The users of Transantiago, which moves 3 million passengers a day, complain that the buses are in very bad condition and their drivers often don’t bother to stop at the bus stops.

Another problem is the rising price of bus tickets, which are very expensive for the quality of service provided – which is why not a few ride but refuse to pay.

“I ride all the time, but I refuse to pay because the price keeps going up. At first it was 400 pesos ($0.60) but now it’s almost 700 pesos,” said Vanesa Hernandez, who takes the bus every day.

Many users also slam the bus drivers’ behavior and how they treat their passengers: “I could give them a course in how to treat passengers better,” said Johnathan Vargas, a street artist who sings on buses.

How fast the drivers go is another cause for complaint.

“They go so fast that sometimes people get tripped up.
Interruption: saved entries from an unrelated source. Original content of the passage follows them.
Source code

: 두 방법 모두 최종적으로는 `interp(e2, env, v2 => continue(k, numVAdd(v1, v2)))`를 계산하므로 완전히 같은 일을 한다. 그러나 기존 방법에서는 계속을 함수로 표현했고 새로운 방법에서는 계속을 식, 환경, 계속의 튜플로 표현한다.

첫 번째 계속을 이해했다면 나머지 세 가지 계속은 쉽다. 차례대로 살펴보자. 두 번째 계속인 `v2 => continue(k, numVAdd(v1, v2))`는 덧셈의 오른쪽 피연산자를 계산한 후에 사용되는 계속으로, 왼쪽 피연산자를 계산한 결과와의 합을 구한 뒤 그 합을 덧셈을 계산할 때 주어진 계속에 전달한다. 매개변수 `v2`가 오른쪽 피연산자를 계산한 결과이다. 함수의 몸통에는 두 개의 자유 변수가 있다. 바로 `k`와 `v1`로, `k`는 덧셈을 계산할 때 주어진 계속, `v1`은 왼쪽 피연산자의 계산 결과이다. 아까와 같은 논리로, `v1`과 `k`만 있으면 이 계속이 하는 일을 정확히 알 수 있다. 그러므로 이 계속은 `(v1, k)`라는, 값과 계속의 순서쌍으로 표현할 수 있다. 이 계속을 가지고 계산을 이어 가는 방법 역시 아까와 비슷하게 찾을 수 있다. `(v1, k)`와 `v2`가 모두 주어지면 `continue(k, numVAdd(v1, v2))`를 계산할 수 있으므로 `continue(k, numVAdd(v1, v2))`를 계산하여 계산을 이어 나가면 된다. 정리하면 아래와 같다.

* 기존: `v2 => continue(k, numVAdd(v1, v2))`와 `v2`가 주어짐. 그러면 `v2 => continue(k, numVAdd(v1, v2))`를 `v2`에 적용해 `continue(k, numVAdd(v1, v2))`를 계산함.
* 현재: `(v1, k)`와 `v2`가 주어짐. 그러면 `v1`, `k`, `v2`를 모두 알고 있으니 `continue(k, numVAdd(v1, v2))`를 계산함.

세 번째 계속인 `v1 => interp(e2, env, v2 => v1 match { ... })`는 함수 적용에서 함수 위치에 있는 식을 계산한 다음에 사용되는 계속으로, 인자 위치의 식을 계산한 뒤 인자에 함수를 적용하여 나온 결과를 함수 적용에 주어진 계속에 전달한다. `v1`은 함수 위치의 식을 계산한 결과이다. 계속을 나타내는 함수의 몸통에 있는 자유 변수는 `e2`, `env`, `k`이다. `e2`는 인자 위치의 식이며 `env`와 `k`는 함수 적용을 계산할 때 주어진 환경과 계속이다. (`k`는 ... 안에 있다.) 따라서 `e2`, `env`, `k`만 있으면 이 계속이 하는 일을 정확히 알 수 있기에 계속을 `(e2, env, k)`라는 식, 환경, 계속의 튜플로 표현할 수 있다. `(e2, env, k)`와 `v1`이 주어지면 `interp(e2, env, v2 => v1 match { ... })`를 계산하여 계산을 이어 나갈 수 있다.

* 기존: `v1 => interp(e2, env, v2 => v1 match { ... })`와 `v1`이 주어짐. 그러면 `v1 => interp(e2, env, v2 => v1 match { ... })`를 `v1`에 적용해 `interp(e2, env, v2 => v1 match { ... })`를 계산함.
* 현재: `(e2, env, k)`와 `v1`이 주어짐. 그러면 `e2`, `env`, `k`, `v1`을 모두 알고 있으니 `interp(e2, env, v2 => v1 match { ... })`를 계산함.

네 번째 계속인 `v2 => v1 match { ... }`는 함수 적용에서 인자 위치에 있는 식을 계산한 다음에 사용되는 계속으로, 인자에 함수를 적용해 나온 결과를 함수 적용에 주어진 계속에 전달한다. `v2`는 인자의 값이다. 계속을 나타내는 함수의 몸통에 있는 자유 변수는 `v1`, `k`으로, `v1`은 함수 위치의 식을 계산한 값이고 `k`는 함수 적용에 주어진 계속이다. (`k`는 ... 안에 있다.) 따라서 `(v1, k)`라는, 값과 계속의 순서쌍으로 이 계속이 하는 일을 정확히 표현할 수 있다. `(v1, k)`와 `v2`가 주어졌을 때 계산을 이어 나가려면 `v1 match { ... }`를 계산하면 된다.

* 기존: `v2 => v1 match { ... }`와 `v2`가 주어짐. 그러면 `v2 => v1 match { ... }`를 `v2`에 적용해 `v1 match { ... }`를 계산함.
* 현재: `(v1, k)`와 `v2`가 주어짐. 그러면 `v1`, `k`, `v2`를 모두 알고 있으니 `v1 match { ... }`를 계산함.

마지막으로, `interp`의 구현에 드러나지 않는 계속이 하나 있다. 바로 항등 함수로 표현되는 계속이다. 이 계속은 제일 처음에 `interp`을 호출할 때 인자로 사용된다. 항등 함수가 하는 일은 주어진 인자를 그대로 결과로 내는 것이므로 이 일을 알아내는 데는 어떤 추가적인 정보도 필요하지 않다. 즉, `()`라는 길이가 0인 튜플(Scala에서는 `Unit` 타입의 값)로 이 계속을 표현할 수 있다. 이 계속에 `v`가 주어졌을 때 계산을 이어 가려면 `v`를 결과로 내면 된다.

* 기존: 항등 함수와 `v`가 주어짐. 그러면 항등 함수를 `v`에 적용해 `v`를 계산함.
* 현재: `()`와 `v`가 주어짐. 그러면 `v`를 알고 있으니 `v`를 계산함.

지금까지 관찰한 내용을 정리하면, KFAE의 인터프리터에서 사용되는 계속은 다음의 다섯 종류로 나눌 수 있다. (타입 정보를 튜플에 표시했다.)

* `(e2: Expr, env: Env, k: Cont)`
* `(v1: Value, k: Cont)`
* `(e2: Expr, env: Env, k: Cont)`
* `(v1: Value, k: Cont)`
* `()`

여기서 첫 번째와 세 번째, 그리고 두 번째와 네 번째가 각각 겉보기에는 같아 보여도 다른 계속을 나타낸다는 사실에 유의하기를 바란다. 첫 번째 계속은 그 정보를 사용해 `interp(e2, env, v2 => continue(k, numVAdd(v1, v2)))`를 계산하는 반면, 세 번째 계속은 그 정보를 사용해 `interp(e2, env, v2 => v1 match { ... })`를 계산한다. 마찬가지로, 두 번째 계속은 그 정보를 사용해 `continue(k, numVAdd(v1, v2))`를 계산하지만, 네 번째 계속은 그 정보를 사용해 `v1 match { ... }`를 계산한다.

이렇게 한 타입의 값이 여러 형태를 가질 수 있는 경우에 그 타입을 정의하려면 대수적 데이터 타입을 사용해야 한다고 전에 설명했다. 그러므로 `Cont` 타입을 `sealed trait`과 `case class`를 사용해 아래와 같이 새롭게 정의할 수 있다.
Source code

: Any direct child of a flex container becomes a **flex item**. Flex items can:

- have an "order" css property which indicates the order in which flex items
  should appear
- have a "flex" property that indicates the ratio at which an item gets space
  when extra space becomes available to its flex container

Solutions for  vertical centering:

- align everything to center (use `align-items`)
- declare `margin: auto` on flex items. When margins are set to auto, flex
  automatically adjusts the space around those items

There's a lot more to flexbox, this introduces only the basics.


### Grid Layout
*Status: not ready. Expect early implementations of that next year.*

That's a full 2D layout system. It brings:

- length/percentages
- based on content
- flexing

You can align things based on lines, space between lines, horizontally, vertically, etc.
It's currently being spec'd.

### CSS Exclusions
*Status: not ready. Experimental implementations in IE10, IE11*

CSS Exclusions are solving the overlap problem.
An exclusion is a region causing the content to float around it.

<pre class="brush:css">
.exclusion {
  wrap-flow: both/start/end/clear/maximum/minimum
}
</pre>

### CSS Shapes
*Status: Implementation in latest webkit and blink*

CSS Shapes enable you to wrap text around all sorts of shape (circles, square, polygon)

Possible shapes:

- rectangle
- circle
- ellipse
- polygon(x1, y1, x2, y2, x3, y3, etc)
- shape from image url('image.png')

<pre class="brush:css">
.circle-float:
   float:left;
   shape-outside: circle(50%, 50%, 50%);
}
I once fell down carrying my baby boy. It’s dangerous,” said Giovanna Barraza, another user.

For their part, bus drivers say they feel defenseless against the violent reactions of users who don’t pay for tickets.

“I let them through. What am I going to say? If I say anything, they’ll hit me or spit on me. They might even point a knife at me. The cops don’t care. What we need is a crackdown,” said Luis Eduardo Peña, a bus driver who is also a union leader.

Omar Monsalve, another driver, asks that the Transantiago companies protect their bus drivers and lower the fares. “If the service is efficient, everyone will pay,” he said.